Robotic Cars Face Experimental Ethics
A couple of years ago, btw brought you a story about driverless cars. Spearheaded by Google X, the experimental division of the giant technology company, the Self-Driving Car (SDC) is equipped with “lidar” (a blending of the words “light” and “radar”). Lidar is a type of technology that measures distance with lasers. The cars can maintain speed, keep a safe distance behind another vehicle, and properly identify signage, including traffic lights and stop signs. The cars have yet to be tested in inclement weather and have some challenges responding appropriately to debris, but the development team continues to work out those kinks.
As autonomous cars become more developed, the questions proposed become more complicated. One issue being considered by the makers of robotic automobiles is how to program vehicles in the event of an unavoidable crash. For instance, if the car unexpectedly finds itself heading into a crowd of people, should it be programmed to steer into a nearby wall that would save many lives but likely kill the driver? What if the driven vehicle contained children? These are the kinds of questions researchers at Amazon are facing today.
What Do You Think? If faced with one of the ethical dilemma presented above, how confident are you in your ability to make a decision? What would it be? Provide details.
More Confederate Flags Come Down
The controversy surrounding the symbolic meaning of the Confederate flag is long and complicated. It was further intensified this past summer when a shooting in a South Carolina church brought the controversy to the national media once more. In response, South Carolina legislature passed a law to remove the Confederate Flag from the lawn of the State House. In a public statement, South Carolina’s governor Nikki Haley said that the state believed in both tradition as well as respect. She said that the flag would be taken down with dignity and put in a rightful place (a military museum).
Since then, several southern universities have followed suit and removed the Confederate flag from its property. The most recent is the University of Mississippi (known as Ole Miss) and the University of Southern Mississippi. The arguments for and against removing the flag come from longstanding positions about what the Confederate symbol (often referred to as “stars and bars”) stands for. Those who support flying the flag generally believe that it symbolizes southern pride and a historical heritage. Those opposed to public display of the flag believe it is a form of enduring racism.
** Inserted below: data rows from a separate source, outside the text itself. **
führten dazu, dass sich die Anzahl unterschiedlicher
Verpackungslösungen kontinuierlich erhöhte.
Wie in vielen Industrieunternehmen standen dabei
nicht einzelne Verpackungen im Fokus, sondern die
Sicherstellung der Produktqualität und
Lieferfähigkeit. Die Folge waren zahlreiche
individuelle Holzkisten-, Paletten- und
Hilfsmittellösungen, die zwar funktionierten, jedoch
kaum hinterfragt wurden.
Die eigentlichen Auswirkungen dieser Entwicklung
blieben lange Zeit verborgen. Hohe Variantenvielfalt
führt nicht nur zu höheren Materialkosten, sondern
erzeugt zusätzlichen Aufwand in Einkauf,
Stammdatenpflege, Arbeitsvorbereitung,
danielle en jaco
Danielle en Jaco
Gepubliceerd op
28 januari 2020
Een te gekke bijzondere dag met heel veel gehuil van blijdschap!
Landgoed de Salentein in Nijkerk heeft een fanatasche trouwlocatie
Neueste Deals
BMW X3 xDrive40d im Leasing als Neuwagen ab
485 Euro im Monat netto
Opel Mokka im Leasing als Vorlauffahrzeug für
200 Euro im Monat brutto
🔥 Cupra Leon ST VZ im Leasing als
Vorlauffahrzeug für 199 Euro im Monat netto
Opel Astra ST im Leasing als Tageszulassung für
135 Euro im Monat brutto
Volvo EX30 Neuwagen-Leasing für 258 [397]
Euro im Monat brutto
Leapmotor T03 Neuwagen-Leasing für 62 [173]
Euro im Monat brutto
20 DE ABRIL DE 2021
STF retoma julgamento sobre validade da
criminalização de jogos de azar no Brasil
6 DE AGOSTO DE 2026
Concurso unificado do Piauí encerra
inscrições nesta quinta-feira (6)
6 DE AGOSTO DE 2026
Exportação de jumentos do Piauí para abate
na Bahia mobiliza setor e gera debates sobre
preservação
In 2001, the state of Georgia successfully passed legislature changing the design of its state flag from “stars and bars” to one with the state seal as well as a representation of both U.S. and Georgia flags from the past. In 2002, governor Sonny Perdue campaigned (and won the election) by proposing that the citizens of Georgia choose a new flag in a state referendum. The new design restored some of its historic elements.
What Do You Think? Do some more research into the supporters and opposition to flying the Confederate flag in the south. With whom do you agree? Give a detailed reason.
Dip in National Math Test Scores
The National Assessment of Educational Progress (NAEP) is a project of the federal government designed to provide data on student achievement across the United States. Dubbed “the nation’s report card,” the NAEP administers assessments in reading, writing, mathematics and science. Not all students are tested, just a random selection of students in 4th, 8th and 12th grade. Unlike individual states’ assessment, participation in the NAEP is voluntary. The results are intended to aid policymakers in developing ways to improve education.
Last month, the Department of Education released the latest scores, which showed a decline in math scores for the first time since 1990. The reasons for the lowered scores can be explained in many different ways. Some critics blame the problem on the Common Core State Standards–an educational initiative recently adopted in more than 40 states but criticized heavily in the media and across the country. Another concern is the widening achievement gap between students of differing races and socioeconomic classes. In a recent address, President Obama urged officials to administer fewer tests but also acknowledged the government’s own role in the problem.
Dig Deeper Have you or anyone you know ever been selected to take the NAEP? If so, what was your (or his or her) experience? If not, ask your teacher what he or she knows about the test and record the answer.
Latest News in Congress
Last month, btw told you about the sudden resignation of Speaker of the House of Representatives, John Boehner. Less than a month later, it was announced that Republican Paul Ryan (Republican from Wisconsin) will take over as the highest-ranking member of the House of Representatives (and second in line to the presidency, behind the vice president). Ryan, 45, was Republican presidential candidate Mitt Romney’s running mate during the 2012 election. In taking over as speaker, Ryan called for a “return to order,” saying that Republicans have not been solving problems, but adding to them.
In other news, Congress recently passed HR 1314, the Bipartisan Budget Act of 2015. The two-year agreement will fund the government through the end of the 2017 fiscal year and will delay another government shutdown. Part of the deal raised the limit on national debt and provided an additional $80 billion to the budget. Lawmakers worked together, mostly as both sides wish to focus more attention on the upcoming presidential election. President Obama signed the bill, saying it was, “a signal of how Washington should work.”